The following ideas for implementation were added to this list as a result of workshop discussions at National Conference 2021
• Review/ campaign on transport costs for students and apprentices.
• Review/ campaign on council tax discounts for mature students, FE and apprentices to bring into line with HE undergrad.
• Review/ campaign on prescription costs for mature, FE and apprentices to bring into line with HE undergrads.
• Review/ campaign for funding for tools and equipment required for courses in particular for vocational courses that may require tools costing in excess of £600.
• Review/ campaign on working tax credits and parent tax credits for parent learners HE, FE and apprenticeships.
• Review/ campaign on equalising minimum wage and pushing for living wage increases across the board.
• NUS should campaign to turn senior management bonuses into subsidies for students
• NUS should ensure that international students should be taken into account when campaigning on the cost of living, especially around the hidden costs and other disadvantages that international students face
• NUS should ensure that FE & Apprentice students are taken into account when campaigning on the cost of living and support FE unions & NSOA to ensure these students are part of the conversation
• NUS should support and work with NUS Scotland on the cost of living for Scottish students especially around different age levels for the minimum wage and other Scottish-specific issues
• NUS should work with NUS-USI to ensure better financial support for their Postgraduate students. Continue support for NUS-USI's #FundOurPostgrads campaign lobbying for maintenance support for postgraduate students.
• NUS should ensure that Disabled students are taken into account when campaigning for the costs of living, especially around access to further financial support
• NUS should ensure that there are accessible means for postgraduate students and to ensure that there is fairer access for all postgraduate students
• A public acknowledgment from the NUS that students are struggling financially with the cost of living while senior university managers are claiming significant bonuses, and this is unfair!
• A commitment by the NUS to push forward petitions at universities to ask for the turning of bonus money for senior management into a subsidy for students
• Launch of a media campaign to publicize petitions and requests to colleges to make it clear that if universities refuse to agree to them they will look bad publicly
• Subsidies can be used for a variety of purposes, to help lower union shop prices, help international students with fees, aid apprentices, or other groups
• Offers both short and long term financial aid that is felt by all
In addition more clarity was received on devolved governments:
The devolved governments and funding bodies that are involved are different for each of the nations and applied differently within the devolved nations.
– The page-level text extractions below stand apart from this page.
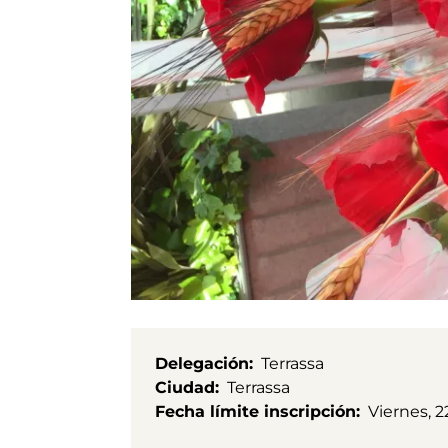
Delegación
Terrassa
Ciudad
Terrassa
Fecha límite inscripción
Viernes, 2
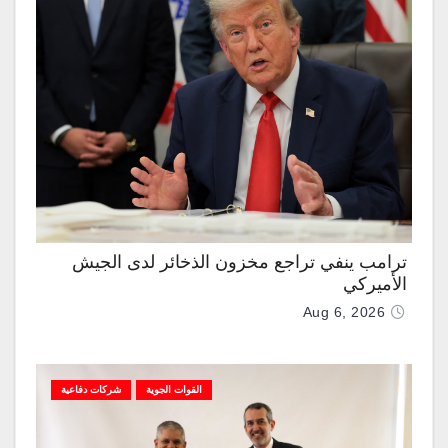
ترامب ينفي تراجع مخزون الذخائر لدى الجيش
الأميركي
Aug 6, 2026
القوات الجوية
شركات دفاعية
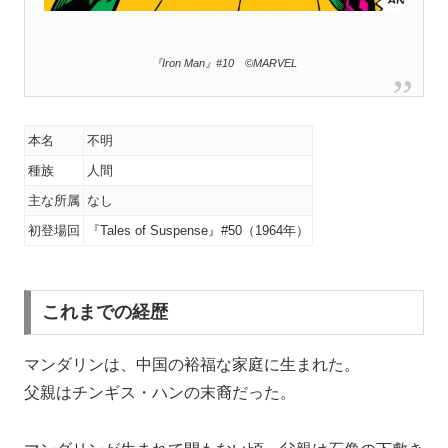
『Iron Man』#10 ©MARVEL
本名
不明
種族
人間
主な所属
なし
初登場回
『Tales of Suspense』#50（1964年）
これまでの経歴
マンダリンは、中国の裕福な家庭に生まれた。
父親はチンギス・ハンの末裔だった。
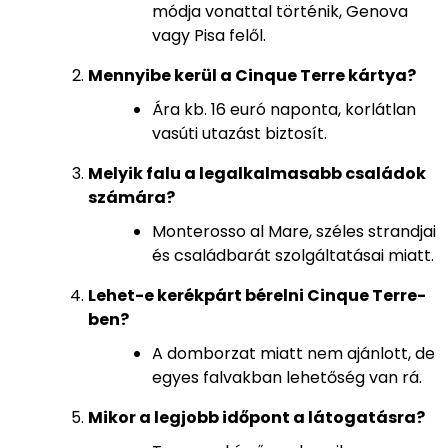
módja vonattal történik, Genova
vagy Pisa felől.
Mennyibe kerül a Cinque Terre kártya?
Ára kb. 16 euró naponta, korlátlan
vasúti utazást biztosít.
Melyik falu a legalkalmasabb családok
számára?
Monterosso al Mare, széles strandjai
és családbarát szolgáltatásai miatt.
Lehet-e kerékpárt bérelni Cinque Terre-
ben?
A domborzat miatt nem ajánlott, de
egyes falvakban lehetőség van rá.
Mikor a legjobb időpont a látogatásra?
For example, in Scotland, tuition fees are fully covered for Scottish students going to a Scottish university, however, tuition fees aren't fully covered were you to apply to university elsewhere in the UK. They also have different levels of financial support or amounts available.
It is also important to ensure that all types of students and apprentices are included, and all costs experienced by students and apprentices covered. For instance, the living costs in most cities are not covered by the base maintenance loan as you are left with so little after rent, the basic costs such as food or laundry. Not all students are eligible for additional support or have parents that they can rely on for help.
Commuter students have many limits they face because they don't always live in the city that they study in, either because they were not eligible to move or cannot afford the move. They are often priced out of opportunities that they could have achieved in some universities due to the cost of living. The Scottish budget has just introduced free travel for under 22's but you don't stop being a student when you are over this age and it is more likely to affect mature students in FE institutions. Often, they live far enough away that they cannot take up part-time work during term time.